Now an initial gut reaction to the vagueness and "indeterminacy" of this way of modeling data, from those of us used to building systems on relational databases, is to say, "Well that sucks!". But the ability to model this kind of uncertainty is precisely what is needed at scale. The more data, and the more sources of it, that you have, the more likelihood you have of there being different results, differences of opinion, and any otherwise conflicting data. If you measure my weight at three different times, even within the same day, there is a good chance you'll get three different weights. If you ask three different people to provide a rating for the service at some restaurant, you're likely to get even greater discrepancies. Whether the data is subjective or "objective" (some would suggest that no data is objective), the more data you get the less it is possible to definitively identify a single "right" value, and the more important the fuzzy knowledge that statistics provides becomes. Barring the use of statistical methods, you can decide to privilege certain values based on some criteria, such as who provided the data (you may decide to trust the rating of someone you trust over the ratings of others), or when the data was provided (you may decide to trust the most recent weight measurement as the most accurate), making context the determinant of the right data. We can now see how Clay Shirky's principles that "Merges Are Probabilistic", "User and Time are Core Attributes", and "The Filtering is Done Post Hoc", outlined in his brilliant "Ontology is Overrated" essay, can be applied to structured data.

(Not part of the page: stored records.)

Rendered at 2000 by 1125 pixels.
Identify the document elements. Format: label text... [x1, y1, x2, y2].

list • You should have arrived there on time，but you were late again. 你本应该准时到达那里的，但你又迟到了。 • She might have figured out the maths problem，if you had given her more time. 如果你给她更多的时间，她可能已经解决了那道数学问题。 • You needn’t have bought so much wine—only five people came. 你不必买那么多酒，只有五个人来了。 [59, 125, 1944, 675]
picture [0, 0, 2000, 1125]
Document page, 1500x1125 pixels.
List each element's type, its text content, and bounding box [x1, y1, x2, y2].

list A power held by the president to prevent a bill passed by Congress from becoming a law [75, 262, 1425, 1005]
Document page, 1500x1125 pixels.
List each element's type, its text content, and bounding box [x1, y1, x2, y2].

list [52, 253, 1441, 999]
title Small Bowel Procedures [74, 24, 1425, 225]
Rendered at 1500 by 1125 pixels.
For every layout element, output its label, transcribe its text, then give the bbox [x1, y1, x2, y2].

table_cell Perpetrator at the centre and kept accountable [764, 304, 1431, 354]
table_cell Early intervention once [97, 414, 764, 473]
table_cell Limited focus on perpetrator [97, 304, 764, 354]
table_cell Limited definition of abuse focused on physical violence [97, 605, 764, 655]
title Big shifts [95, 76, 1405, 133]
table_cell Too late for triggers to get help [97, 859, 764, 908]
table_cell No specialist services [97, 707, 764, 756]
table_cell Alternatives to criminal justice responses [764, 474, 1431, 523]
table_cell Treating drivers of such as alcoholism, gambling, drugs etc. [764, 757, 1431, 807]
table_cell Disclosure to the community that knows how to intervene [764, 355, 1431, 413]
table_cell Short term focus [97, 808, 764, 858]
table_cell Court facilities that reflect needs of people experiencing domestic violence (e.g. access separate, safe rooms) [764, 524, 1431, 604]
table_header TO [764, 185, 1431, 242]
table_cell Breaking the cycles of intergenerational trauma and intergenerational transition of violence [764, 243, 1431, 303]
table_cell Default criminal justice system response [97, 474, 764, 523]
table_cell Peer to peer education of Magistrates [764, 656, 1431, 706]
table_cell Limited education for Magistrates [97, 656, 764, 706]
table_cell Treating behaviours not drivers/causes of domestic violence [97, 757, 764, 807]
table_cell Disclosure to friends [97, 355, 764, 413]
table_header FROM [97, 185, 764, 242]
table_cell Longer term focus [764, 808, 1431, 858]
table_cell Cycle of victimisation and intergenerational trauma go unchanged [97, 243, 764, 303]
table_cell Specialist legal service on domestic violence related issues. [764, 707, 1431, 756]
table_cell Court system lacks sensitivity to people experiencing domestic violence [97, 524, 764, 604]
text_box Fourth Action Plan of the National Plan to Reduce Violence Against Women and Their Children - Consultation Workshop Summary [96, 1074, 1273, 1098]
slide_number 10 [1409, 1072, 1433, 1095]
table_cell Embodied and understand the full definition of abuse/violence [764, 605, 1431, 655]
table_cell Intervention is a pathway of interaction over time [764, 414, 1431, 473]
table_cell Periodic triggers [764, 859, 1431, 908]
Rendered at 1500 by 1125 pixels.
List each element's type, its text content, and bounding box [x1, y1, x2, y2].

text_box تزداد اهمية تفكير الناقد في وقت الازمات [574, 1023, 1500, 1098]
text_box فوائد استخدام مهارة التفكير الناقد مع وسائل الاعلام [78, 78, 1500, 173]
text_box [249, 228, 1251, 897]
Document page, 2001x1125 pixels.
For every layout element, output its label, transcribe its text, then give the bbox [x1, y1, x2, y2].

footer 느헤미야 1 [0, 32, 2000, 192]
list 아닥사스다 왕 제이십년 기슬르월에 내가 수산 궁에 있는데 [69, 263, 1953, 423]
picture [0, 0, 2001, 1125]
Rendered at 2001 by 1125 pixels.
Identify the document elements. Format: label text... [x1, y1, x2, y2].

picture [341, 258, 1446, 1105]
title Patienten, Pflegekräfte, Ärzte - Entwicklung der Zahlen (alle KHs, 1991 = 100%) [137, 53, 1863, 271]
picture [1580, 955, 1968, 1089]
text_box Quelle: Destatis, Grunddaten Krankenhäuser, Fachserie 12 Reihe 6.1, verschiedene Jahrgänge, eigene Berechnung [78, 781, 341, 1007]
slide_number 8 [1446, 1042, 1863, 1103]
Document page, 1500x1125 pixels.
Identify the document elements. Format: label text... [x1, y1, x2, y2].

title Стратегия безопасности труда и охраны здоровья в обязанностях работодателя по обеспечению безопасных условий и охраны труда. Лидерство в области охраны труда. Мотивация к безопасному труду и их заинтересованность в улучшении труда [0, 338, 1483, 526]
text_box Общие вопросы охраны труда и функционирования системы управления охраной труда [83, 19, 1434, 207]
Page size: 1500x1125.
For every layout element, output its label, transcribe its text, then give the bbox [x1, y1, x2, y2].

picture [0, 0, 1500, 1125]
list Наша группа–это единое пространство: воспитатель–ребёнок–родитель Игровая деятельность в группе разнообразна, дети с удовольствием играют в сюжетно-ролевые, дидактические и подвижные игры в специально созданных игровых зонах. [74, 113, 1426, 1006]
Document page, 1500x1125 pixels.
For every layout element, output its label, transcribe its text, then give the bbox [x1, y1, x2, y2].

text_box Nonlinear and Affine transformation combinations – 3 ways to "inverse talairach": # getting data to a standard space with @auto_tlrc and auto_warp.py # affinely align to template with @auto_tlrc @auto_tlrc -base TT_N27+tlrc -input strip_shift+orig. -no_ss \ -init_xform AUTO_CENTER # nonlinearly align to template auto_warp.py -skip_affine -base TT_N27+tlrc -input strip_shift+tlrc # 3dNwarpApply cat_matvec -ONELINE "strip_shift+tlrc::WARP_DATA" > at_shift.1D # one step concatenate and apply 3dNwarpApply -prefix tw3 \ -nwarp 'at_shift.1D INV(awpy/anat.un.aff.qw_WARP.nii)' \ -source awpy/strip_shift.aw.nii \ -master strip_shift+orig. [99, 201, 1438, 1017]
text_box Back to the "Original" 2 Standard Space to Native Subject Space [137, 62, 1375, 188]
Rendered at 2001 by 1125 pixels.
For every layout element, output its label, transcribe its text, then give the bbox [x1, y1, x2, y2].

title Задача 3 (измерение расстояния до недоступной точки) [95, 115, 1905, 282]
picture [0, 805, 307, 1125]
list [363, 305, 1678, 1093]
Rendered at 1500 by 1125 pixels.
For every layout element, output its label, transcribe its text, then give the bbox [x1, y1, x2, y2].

RDF as a quantum model of data is a good fit for Web 2.0 for a number of reasons. If you accept that an important aspect of Web 2.0 is the integration of all web sites into a single global platform for a new breed of applications that combine data and functionality from existing sites in new ways, then you essentially believe that the web is evolving towards one giant database. To integrate all of the structured data contained in the relational database silos that comprise the "backend" of many websites, we need a new kind of relational data model designed to do that, with the simplicity and flexibility to scale. We know that at scale, with data coming from many different sources, uncertainty, indeterminacy, and contradiction are inevitable, and we need a data model flexible enough to accomodate that. Furthermore, if you believe that social aspects of computing are an important theme in Web 2.0, then you need a data model that accomodates multiple points of view simultaneously, that can handle the great diversity of opinion about anything and everything that characterizes the web. Like the multiverse of the many-worlds interpretation of quantum mechanics, different world views must exist side-by-side - the web is a web of webs.

A final note

Some will point out that we could change the design of our relational schema to allow customers to have multiple countries of residence. We could pull the country_of_residence column out into another table, called "Customer_Country_of_Residence" for example (let's abbreviate it as CCR), and create a one-to-many relationship between the Customer table and the CCR table, with the CCR table having a foreign key to the Customer table. (Let's set aside the fact that there should probably have been a "Country" table with the ISO code as its primary key, and a many-to-many relationship between the Customer and Country tables. By the same token, countries should have been modeled as resources in RDF, rather than as literal values, but I wanted to keep the example as simple as possible.) Carrying this further, we could do this for all columns that we would normally put in the Customer table in our relational database, such as name, sex, nationality, etc., pulling each of the columns out into their own tables with a foreign key back to the Customer table. Having done this, we would see that every table in our schema (except for the Customer table itself) is, in fact, a binary relation. Each 2-tuple in every table can be mapped to an RDF triple with the name of the table as the property. Following this sort of schema design philosophy to achieve the kind of flexibility we get with RDF, any n-ary relational data model essentially reduces to a binary relational model resembling RDF.